▶ _Data excerpts_
══════════

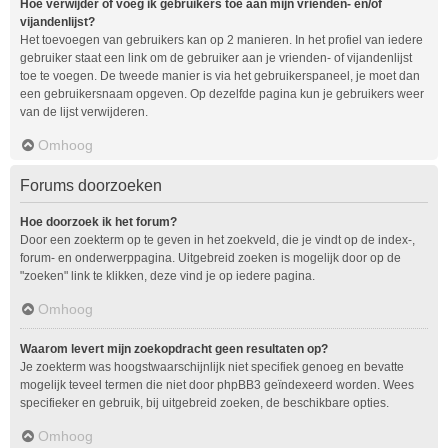
Hoe verwijder of voeg ik gebruikers toe aan mijn vrienden- en/of
vijandenlijst?
Het toevoegen van gebruikers kan op 2 manieren. In het profiel van iedere
gebruiker staat een link om de gebruiker aan je vrienden- of vijandenlijst
toe te voegen. De tweede manier is via het gebruikerspaneel, je moet dan
een gebruikersnaam opgeven. Op dezelfde pagina kun je gebruikers weer
van de lijst verwijderen.
Omhoog
Forums doorzoeken
Hoe doorzoek ik het forum?
Door een zoekterm op te geven in het zoekveld, die je vindt op de index-,
forum- en onderwerppagina. Uitgebreid zoeken is mogelijk door op de
"zoeken" link te klikken, deze vind je op iedere pagina.
Omhoog
Waarom levert mijn zoekopdracht geen resultaten op?
Je zoekterm was hoogstwaarschijnlijk niet specifiek genoeg en bevatte
mogelijk teveel termen die niet door phpBB3 geïndexeerd worden. Wees
specifieker en gebruik, bij uitgebreid zoeken, de beschikbare opties.
Omhoog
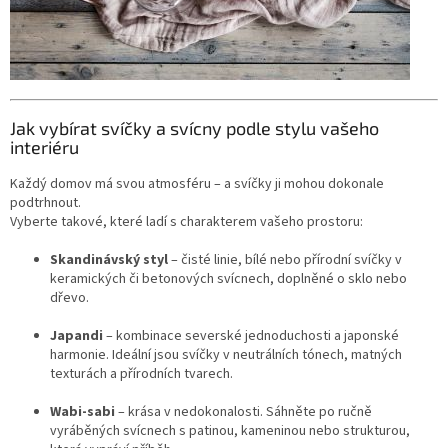
Jak vybírat svíčky a svícny podle stylu vašeho
interiéru
Každý domov má svou atmosféru – a svíčky ji mohou dokonale
podtrhnout.
Vyberte takové, které ladí s charakterem vašeho prostoru:
Skandinávský styl
– čisté linie, bílé nebo přírodní svíčky v
keramických či betonových svícnech, doplněné o sklo nebo
dřevo.
Japandi
– kombinace severské jednoduchosti a japonské
harmonie. Ideální jsou svíčky v neutrálních tónech, matných
texturách a přírodních tvarech.
Wabi-sabi
– krása v nedokonalosti. Sáhněte po ručně
vyráběných svícnech s patinou, kameninou nebo strukturou,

══════════

▶ _What to produce_
Among the records above, find each line containing the string "svícnech" and copy it.

▶ _Solution to the problem_
keramických či betonových svícnech, doplněné o sklo nebo
vyráběných svícnech s patinou, kameninou nebo strukturou,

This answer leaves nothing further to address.